Otra contribución al accidente fue la insuficiente capacitación de la tripulación: no estaban entrenados en el restablecimiento de la operación del motor después de que en repetidas ocasiones se dispararon.[5] No hubo simulador u otro entrenamiento en el problema creciente del motor. En segundo lugar, no se les informó acerca de un sistema de empuje automático pre-instalado (ATR, para la Restauración de empuje automático). La razón de este lapso de información era que no había conocimiento de ATR dentro de SAS. Sin embargo, ATR fue descrita en los manuales de los constructores de aeronaves que cada operador tiene la obligación de saber. A pesar de que el sistema ha sido desarrollado para su uso en procedimientos no aplicados por SAS, un estudio lo suficientemente cuidadosa de los manuales debería haber llevado a SAS señalando el sistema y la formación de sus pilotos en su función.[4]

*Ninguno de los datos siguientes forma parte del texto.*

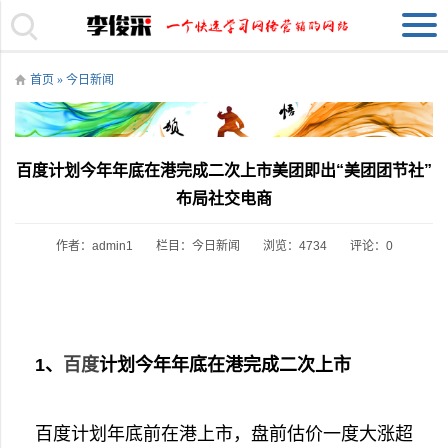
首页
»
今日新闻
百度计划今年年底在港完成二次上市美团即出“美团团节社”
布局社交电商
作者：admin1
栏目：
今日新闻
浏览：4734
评论：0
1、
百度
计划今年年底在港完成二次上市
百度计划年底前在港上市，盘前估价一度大涨超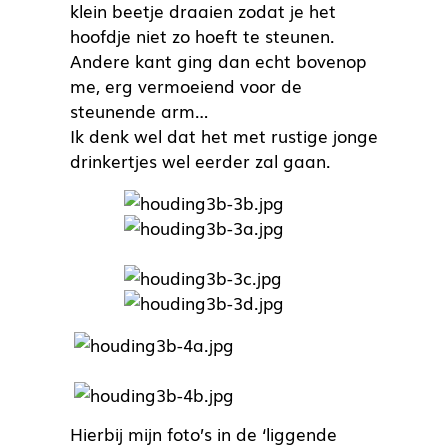
klein beetje draaien zodat je het
hoofdje niet zo hoeft te steunen.
Andere kant ging dan echt bovenop
me, erg vermoeiend voor de
steunende arm…
Ik denk wel dat het met rustige jonge
drinkertjes wel eerder zal gaan.
Hierbij mijn foto’s in de ‘liggende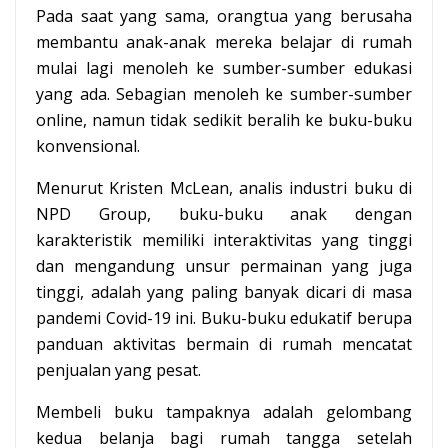
Pada saat yang sama, orangtua yang berusaha
membantu anak-anak mereka belajar di rumah
mulai lagi menoleh ke sumber-sumber edukasi
yang ada. Sebagian menoleh ke sumber-sumber
online, namun tidak sedikit beralih ke buku-buku
konvensional.
Menurut Kristen McLean, analis industri buku di
NPD Group, buku-buku anak dengan
karakteristik memiliki interaktivitas yang tinggi
dan mengandung unsur permainan yang juga
tinggi, adalah yang paling banyak dicari di masa
pandemi Covid-19 ini. Buku-buku edukatif berupa
panduan aktivitas bermain di rumah mencatat
penjualan yang pesat.
Membeli buku tampaknya adalah gelombang
kedua belanja bagi rumah tangga setelah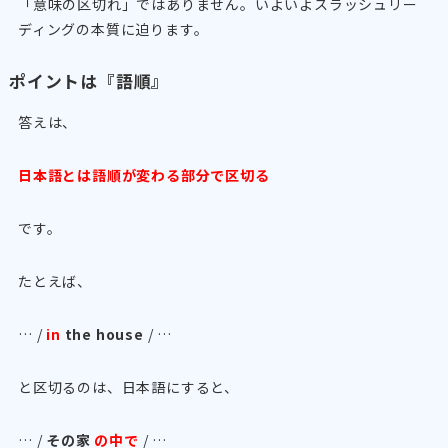
「意味の区切れ」ではありません。いよいよスラッシュリー
ディングの本質に迫ります。
ポイントは『語順』
答えは、
日本語とは語順が変わる部分で区切る
です。
たとえば、
… /
in
the house
/ …
と区切るのは、日本語にすると、
… /
その家
の中で
/ …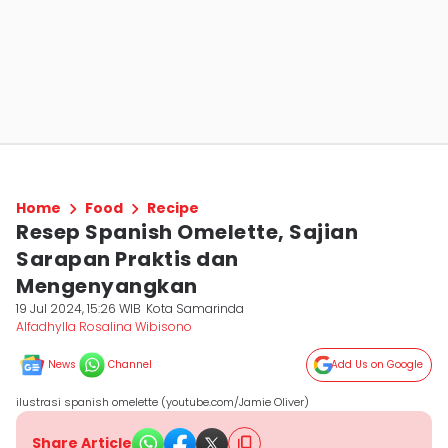
Home
Food
Recipe
Resep Spanish Omelette, Sajian
Sarapan Praktis dan
Mengenyangkan
19 Jul 2024, 15:26 WIB
Kota Samarinda
Alfadhylla Rosalina Wibisono
News
Channel
Add Us on Google
ilustrasi spanish omelette (youtube.com/Jamie Oliver)
Share Article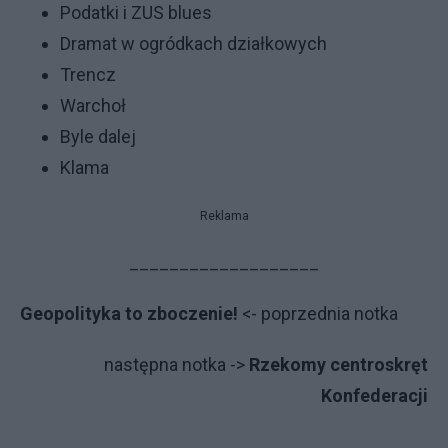
Podatki i ZUS blues
Dramat w ogródkach działkowych
Trencz
Warchoł
Byle dalej
Klama
Reklama
___________________
Geopolityka to zboczenie!
<- po­przed­nia not­ka
na­stęp­na not­ka ->
Rzekomy centroskręt
Konfederacji
___________________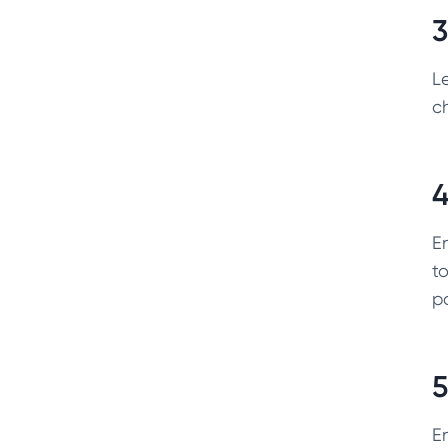
3
L
c
4
E
to
p
5
En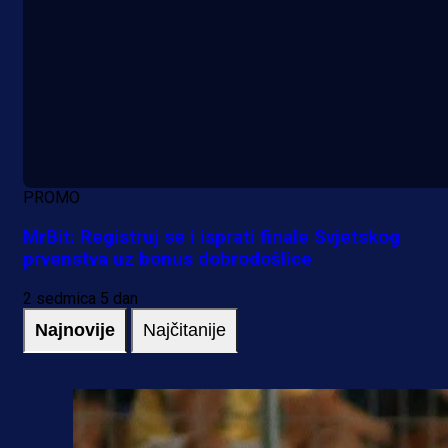
PROMO
MrBit: Registruj se i isprati finale Svjetskog
prvenstva uz bonus dobrodošlice
2 sedmica 5 dan
Najnovije
Najčitanije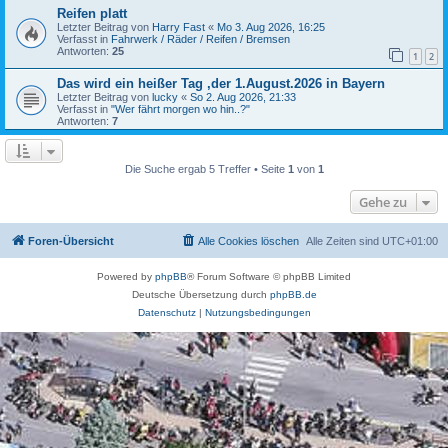
Reifen platt
Letzter Beitrag von
Harry Fast
«
Mo 3. Aug 2026, 16:25
Verfasst in
Fahrwerk / Räder / Reifen / Bremsen
Antworten:
25
1
2
Das wird ein heißer Tag ,der 1.August.2026 in Bayern
Letzter Beitrag von
lucky
«
So 2. Aug 2026, 21:33
Verfasst in
"Wer fährt morgen wo hin..?"
Antworten:
7
Die Suche ergab 5 Treffer • Seite
1
von
1
Gehe zu
Foren-Übersicht
Alle Cookies löschen
Alle Zeiten sind
UTC+01:00
Powered by
phpBB
® Forum Software © phpBB Limited
Deutsche Übersetzung durch
phpBB.de
Datenschutz
|
Nutzungsbedingungen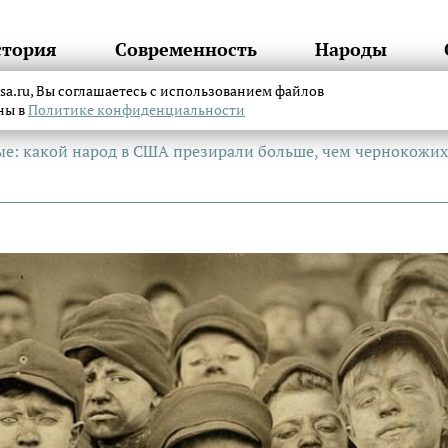
стория
Современность
Народы
itsa.ru, Вы соглашаетесь с использованием файлов
аны в
Политике конфиденциальности
е: какой народ в США презирали больше, чем чернокожих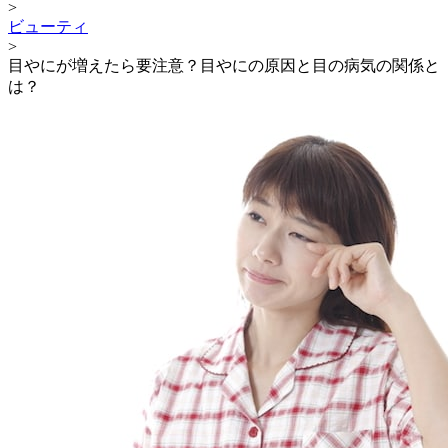
>
ビューティ
>
目やにが増えたら要注意？目やにの原因と目の病気の関係と
は？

La conclusión del informe del accidente oficial dice lo siguiente:

El accidente se produjo por instrucciones de SAS y las rutinas son insuficientes para garantizar que el hielo claro fue retirado de las alas del avión antes del despegue. De ahí que la aeronave despegó con hielo claro en las alas. En relación al despegue, el hielo claro desactivado y se succionado por los motores. El hielo causó daños a las fases del motor del ventilador, lo que llevó a motor de sobrecargas, y éstos fracaso desencadenó motor irreparable. Los pilotos no fueron entrenados para identificar y eliminar la creciente del motor, por otro lado, el sistema de empuje automático Restauración no era conocido por los pilotos, ni por cuenta de la aerolínea.

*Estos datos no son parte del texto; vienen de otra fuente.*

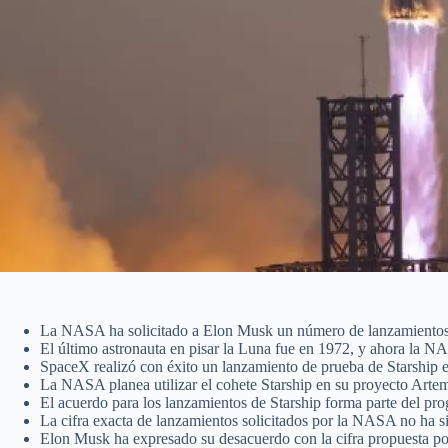
La NASA ha solicitado a Elon Musk un número de lanzamientos d
El último astronauta en pisar la Luna fue en 1972, y ahora la 
SpaceX realizó con éxito un lanzamiento de prueba de Starship 
La NASA planea utilizar el cohete Starship en su proyecto Artemi
El acuerdo para los lanzamientos de Starship forma parte del
La cifra exacta de lanzamientos solicitados por la NASA no ha si
Elon Musk ha expresado su desacuerdo con la cifra propuesta 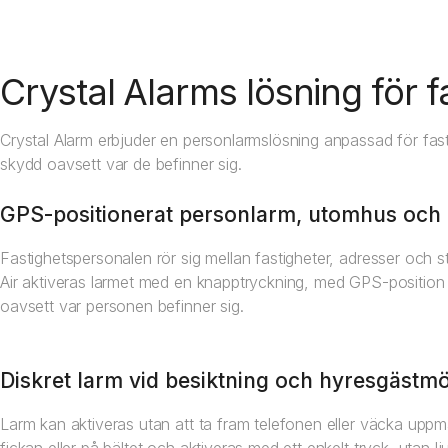
Crystal Alarms lösning för 
Crystal Alarm erbjuder en personlarmslösning anpassad för fast
skydd oavsett var de befinner sig.
GPS-positionerat personlarm, utomhus och i
Fastighetspersonalen rör sig mellan fastigheter, adresser och s
Air aktiveras larmet med en knapptryckning, med GPS-position som
oavsett var personen befinner sig.
Diskret larm vid besiktning och hyresgästm
Larm kan aktiveras utan att ta fram telefonen eller väcka uppm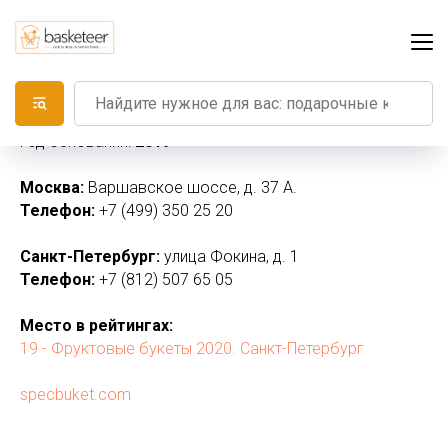
СпецБукет
Год основания:
2019
Москва:
Варшавское шоссе, д. 37 А.
Телефон:
+7 (499) 350 25 20
Санкт-Петербург:
улица Фокина, д. 1
Телефон:
+7 (812) 507 65 05
Место в рейтингах:
19 - Фруктовые букеты 2020. Санкт-Петербург
specbuket.com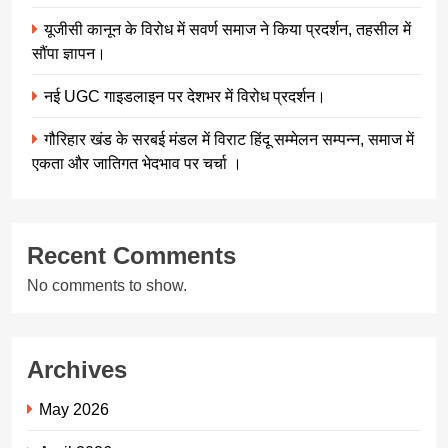
यूजीसी कानून के विरोध में सवर्ण समाज ने किया प्रदर्शन, तहसील में
सौंपा ज्ञापन।
नई UGC गाइडलाइन पर देशभर में विरोध प्रदर्शन।
गौरिहार खंड के सरबई मंडल में विराट हिंदू सम्मेलन सम्पन्न, समाज में
एकता और जातिगत भेदभाव पर चर्चा ।
Recent Comments
No comments to show.
Archives
May 2026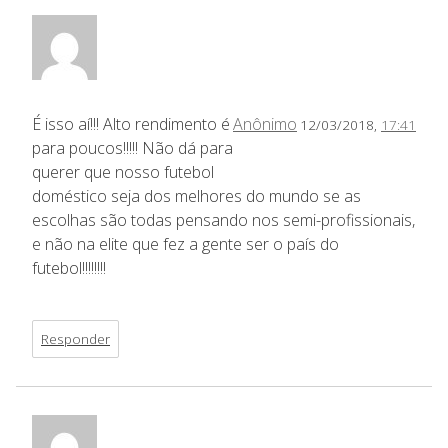
É isso aí!!! Alto rendimento é
Anônimo
12/03/2018,
17:41
para poucos!!!!! Não dá para
querer que nosso futebol
doméstico seja dos melhores do mundo se as
escolhas são todas pensando nos semi-profissionais,
e não na elite que fez a gente ser o país do
futebol!!!!!!!!
Responder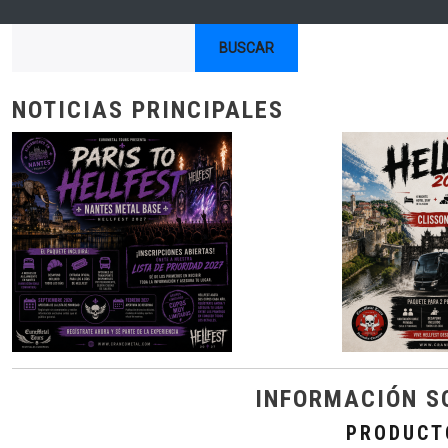
Buscar
NOTICIAS PRINCIPALES
INFORMACIÓN S
PRODUCT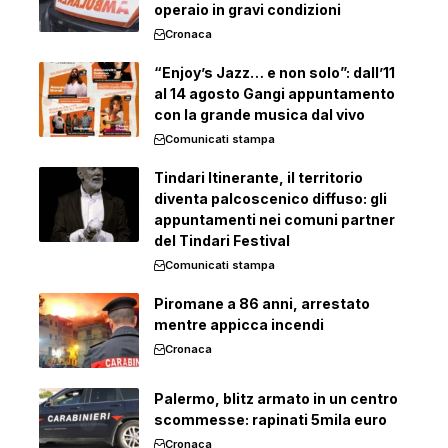
operaio in gravi condizioni
Cronaca
“Enjoy’s Jazz… e non solo”: dall’11
al 14 agosto Gangi appuntamento
con la grande musica dal vivo
Comunicati stampa
Tindari Itinerante, il territorio
diventa palcoscenico diffuso: gli
appuntamenti nei comuni partner
del Tindari Festival
Comunicati stampa
Piromane a 86 anni, arrestato
mentre appicca incendi
Cronaca
Palermo, blitz armato in un centro
scommesse: rapinati 5mila euro
Cronaca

En la sección del informe de «fallas del compresor» dice:

Con suficientemente reducido empuje en el motor derecho y mantenido de empuje (no aumentada) en el motor izquierdo, los motores probablemente no habría fallado. El avión habría podido regresar para el aterrizaje.

Dramatización[editar]

El accidente se presentó en Mayday: Catástrofes aéreas en el episodio «Motores fuera de control», junto con entrevistas de algunos miembros de la tripulación, y la renuncia conmovedora del capitán Rasmussen.[6]